Let’s be brutally honest… it’ll be both funny and enlightening!
The reality of culture stress applies to any kind of foreigner anywhere, though obviously different people have different experiences. I have no doubt that Mainlanders in North America are just as easily annoyed by Western culture as Westerns living in China sometimes are by Chinese culture. I assume they could easily whip up a list based on their own experiences of how culturally annoying different things are, and provide lots of personal examples. In fact, that’s what I’m hoping some of our Chinese readers will do.
Anyone who moves to a different culture will experience culture stress – it’s unavoidable. And anyone who has significant relationships with people from another culture will eventually be annoyed by bumps in the road that are caused by cultural differences. The only solution to culture stress is for the foreigner to learn the culture and become accustomed to the culture. And to do that, we must choose to continually engage the culture, even when it makes us a little uncomfortable.
Below I’ve pasted an informal culture stress scale that grades the impact of cultural differences on foreigners living in a culture not their own. It’s totally informal and not meant to be authoritative; it didn’t come from text-book, but it more or less fits our experience as a Canadian-American couple living in Tianjin. It’s edited from a post titled “When the culture differences feel like getting ambushed by a firehose,” where we’re trying to understand a particularly stressful cross-cultural episode that my wife experienced recently. I’ve removed all our specific examples from each category because they were all from the perspective of North Americans living in China (to read those and further thoughts on dealing with culture stress, see the original post). I wonder how different this would be if it had been written by a Mainlander living in the USA:
A Culture Stress Scale: grading the impact of cultural differences
It’s important to realize that, for the most part, the culture isn’t the problem; the foreigner’s lack of understanding and personal adjustment is the problem. Any particular cultural difference can move up or down the scale, depending on the foreigner’s mood at the time and how well they understand the host culture.

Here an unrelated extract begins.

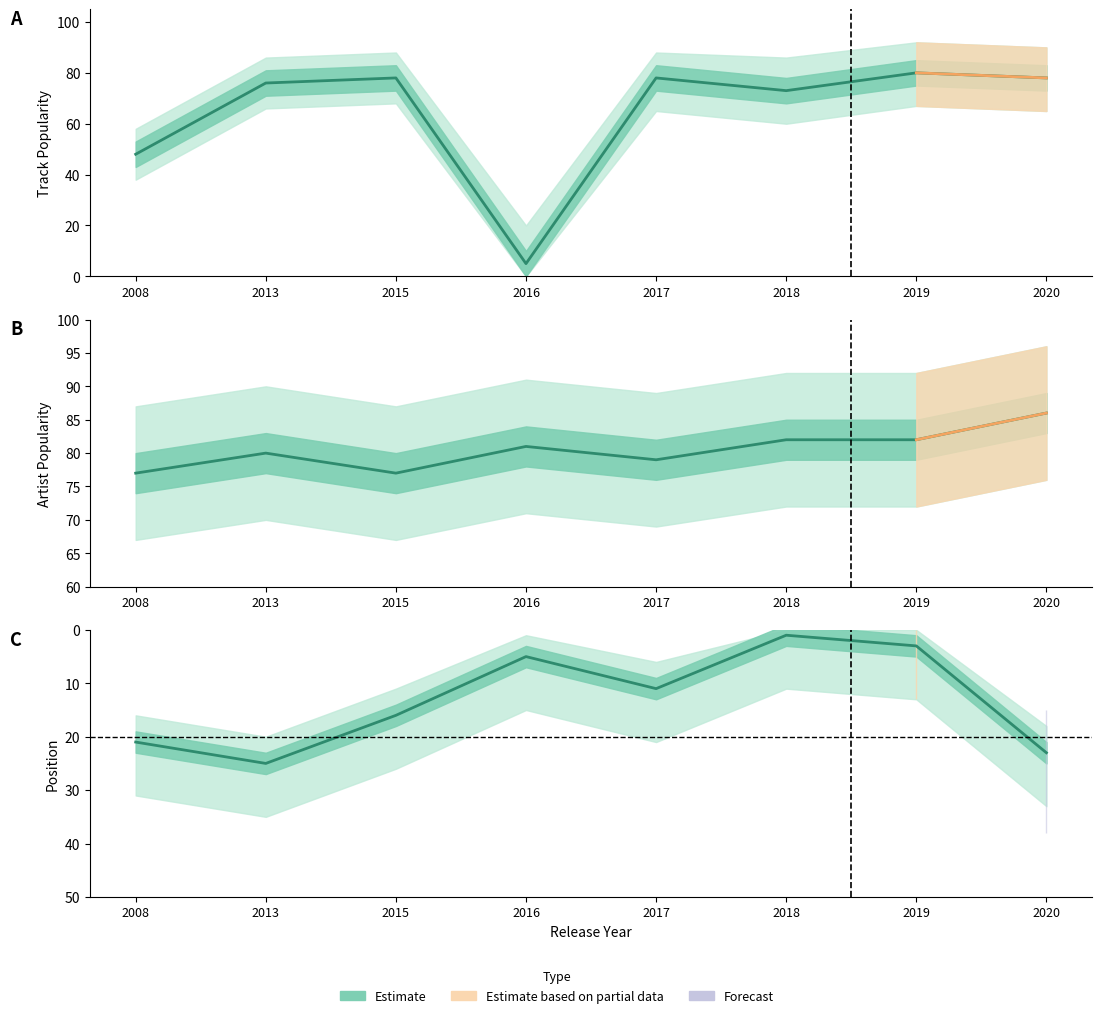

Reading left to right, transcribe all the data shown in this chart.

Track_Popularity: 48	76	78	5	78	73	80	78
Artist_Popularity: 77	80	77	81	79	82	82	86
Position: 21	25	16	5	11	1	3	23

- Cute, interesting, endearing, etc.
- Mildy irritating…
…but easy to forget or ignore.
- Irritating, gross, stressful, and/or offensive…
…but you eventually get used to it without too much effort and stop really noticing.
- Offensive, shocking, and/or appalling…
…with no redeeming qualities, but you have no choice but to put up with it.
- So offensive that it’s actually funny.
The locals genuinely intend no offense, in fact often they’re trying to be nice, but if people in your home culture acted this way it would be really offensive. These things are ultimately harmless, and often prompt good-natured laughter from foreigners that understand, though there’s still an underlying element of uncomfortableness and stress involved.
- So way over-the-top offensive…
…that it skips category #5 a threatens to make you lose self-control; basically a #4 or #5 on steroids. It’s not funny to the foreigner, even long afterwards, regardless of how much the foreigner ‘understands.’
I’m really curious to hear from Mainlanders who have lived in English-speaking countries or who personally spend a significant amount of time with foreigners:
(1) How could you rate and describe the cultural differences you experience? (I don’t assume everyone would want to use the same categories as mine); and,
(2) What examples from your experiences with Western culture could you use to illustrate each of your categories?
Some cultural differences are more superficial, like a society’s preference for queuing or crowding, while other cultural differences are more profound, like a society’s general orientation toward individualism or collectivism. I want this discussion to be wide open, and the more specific examples from your personal experiences the better.
I hope we’ll be able to enjoy laughing at ourselves, and maybe even learn something useful.